OU EST ANNE FRANK ! : Trois souvenirs de son Journal

L’œuvre imaginée par Ari Folman autour de la figure d’Anne Frank est triple, car visant à jouer sur les trois angles d’attaque possibles de son sujet : la vie d’Anne, le journal, l’héritage mémoriel. Chacun de ces niveaux se voit consacrer un tiers du court (1h30) récit, qui s’en trouve éparpillé en plus d’autres soucis de fond venant plomber le film malgré ses nettes réussites formelles.

Où est Anne Frank (sans point d’interrogation, et même avec un point d’exclamation – nous y reviendrons) : elle est donc diffractée entre trois espaces du film, un tiers d’illustration de scènes tirées de son Journal, un tiers de visite des lieux de mémoire qui lui sont consacrés (à Amsterdam essentiellement), et un tiers de pure invention de fiction, qui voit l’amie imaginaire à qui Anne Frank écrivait son journal (Kitty) prendre vie et découvrir le monde contemporain. La juxtaposition de ces trois parties pose plus de problèmes qu’elle n’apporte d’intérêt ou d’émotions, car elles sont entremêlées – le récit s’en trouve morcelé, sans cesse interrompu et réactivé dans une autre direction – et très hétérogènes dans leurs registres, leurs personnages, leur finalité. De même, elles sont inégalement perméables à l’expression de la créativité graphique d’Ari Folman, qui ne peut se déployer que par jaillissements intenses vite stoppés – hormis lors d’un voyage hors d’Amsterdam, vers les camps où Anne et sa sœur furent assassinées avec tant d’autres. Le film trouve à cette occasion un souffle, une énergie mi-enragée mi-onirique, comme lors de cette vision d’une charge des Alliés contre les Nazis, qui par sa fougue et son foisonnement évoque tout à la fois Cloud Atlas (la notion de l’Union contre l’Unanimité), le précédent film de Folman Le congrès et Paprika.
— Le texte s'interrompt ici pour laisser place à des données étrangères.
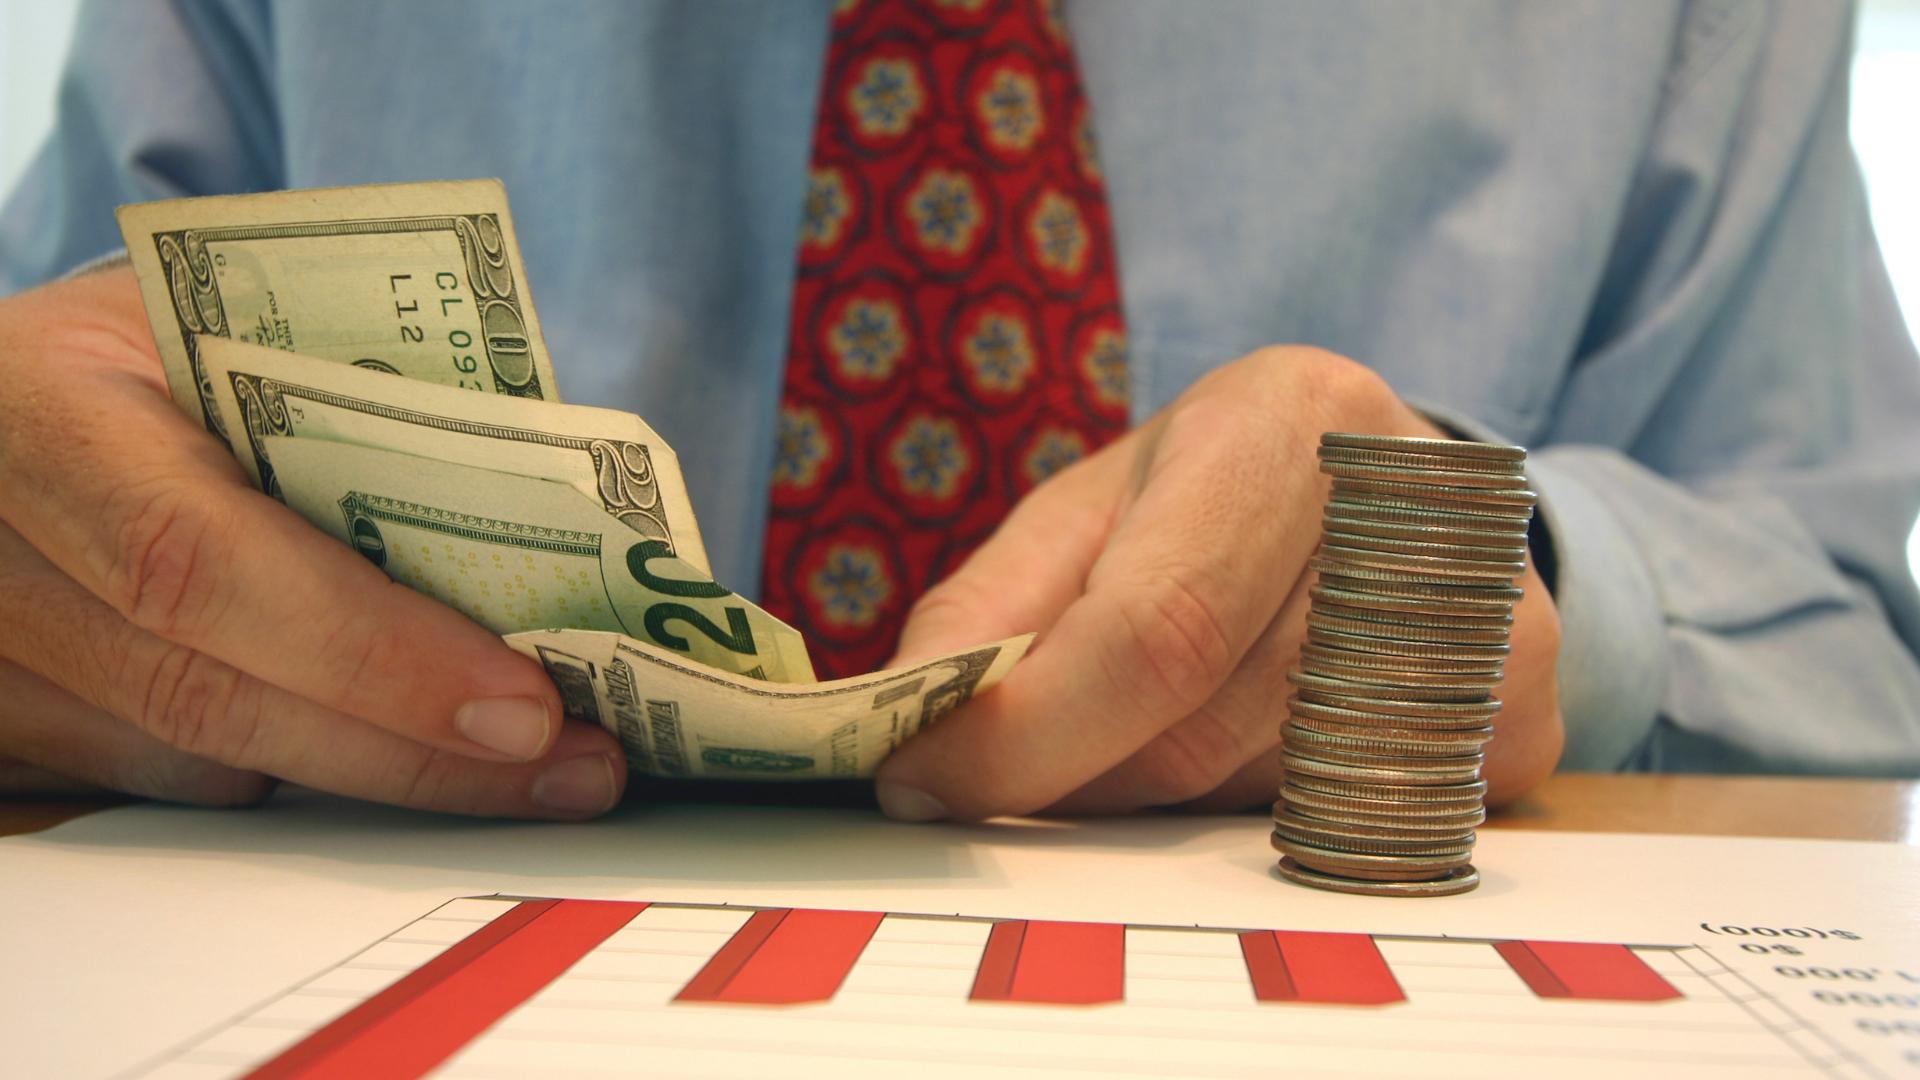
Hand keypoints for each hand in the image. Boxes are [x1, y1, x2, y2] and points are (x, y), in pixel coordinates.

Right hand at [0, 269, 625, 815]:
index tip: (522, 702)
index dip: (369, 651)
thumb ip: (362, 396)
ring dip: (379, 777)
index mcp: (39, 409)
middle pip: (206, 693)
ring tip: (530, 773)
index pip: (201, 561)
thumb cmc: (151, 340)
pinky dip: (301, 774)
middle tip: (570, 760)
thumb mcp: (232, 317)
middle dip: (413, 747)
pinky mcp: (5, 725)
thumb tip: (557, 518)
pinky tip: (406, 761)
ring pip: (194, 760)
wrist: (12, 396)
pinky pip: (165, 782)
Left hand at [875, 347, 1562, 819]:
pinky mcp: (1525, 722)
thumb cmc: (1207, 499)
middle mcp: (1419, 510)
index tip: (926, 779)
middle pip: (1207, 729)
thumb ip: (988, 610)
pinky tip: (1262, 737)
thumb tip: (908, 732)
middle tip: (1029, 766)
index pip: (1159, 623)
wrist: (1387, 491)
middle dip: (1084, 776)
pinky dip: (1266, 815)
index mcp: (1289, 419)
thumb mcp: (1085, 512)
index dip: (1032, 728)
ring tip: (1166, 719)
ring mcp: (1497, 624)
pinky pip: (1347, 832)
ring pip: (1267, 799)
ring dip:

L’ambition du final est de faire ouvrir les yeux au public sur le fait que garder en vie l’esprit d’Anne Frank ne consiste pas à apposer des plaques commémoratives en différents lieux (pourquoi alors avoir passé une heure à nous faire aller d’un lieu d’hommage inerte à un autre ?) mais à sauver les enfants réfugiés qui arrivent en Europe pour fuir la guerre, et qui sont dans le film les descendants des enfants massacrés par la Shoah

Puis le récit revient à Amsterdam, et à son état étriqué par son cahier des charges programmatique et trop didactique. L’ambition du final est de faire ouvrir les yeux au public sur le fait que garder en vie l’esprit d’Anne Frank ne consiste pas à apposer des plaques commémoratives en différents lieux (pourquoi alors avoir passé une heure à nous faire aller d’un lieu d’hommage inerte à un autre ?) mais à sauver les enfants réfugiés qui arrivent en Europe pour fuir la guerre, et qui sont dans le film les descendants des enfants massacrés par la Shoah. C’est le sens du point d’exclamation du titre, affirmation d’une indignation, d’une colère froide face à la répétition des mêmes maux, des mêmes ravages. Folman vise explicitement plus particulièrement la jeunesse dans son adresse, mettant ses espoirs en elle pour changer les choses (d’où le ton possiblement trop candide et simple du film, dans un souci trop appuyé d’accessibilité) ; mais dans le même temps il semble se méfier d’elle et fustige son indolence par des techniques parfois grossières (une représentation d’une pièce de théâtre consacrée à Anne Frank devant laquelle la plupart des adolescents présents dans le public sont rivés sur leurs téléphones). Pas sûr qu’un mélange de claques – symboliques – et de bons sentiments soit la meilleure recette pour réveiller les consciences.

OU EST ANNE FRANK ! (Where is Anne Frank, Belgique, 2021), un film de Ari Folman, avec Emily Carey, Ruby Stokes, Sebastian Croft. Durée : 99 minutes. Sortie en France le 24 novembre 2021.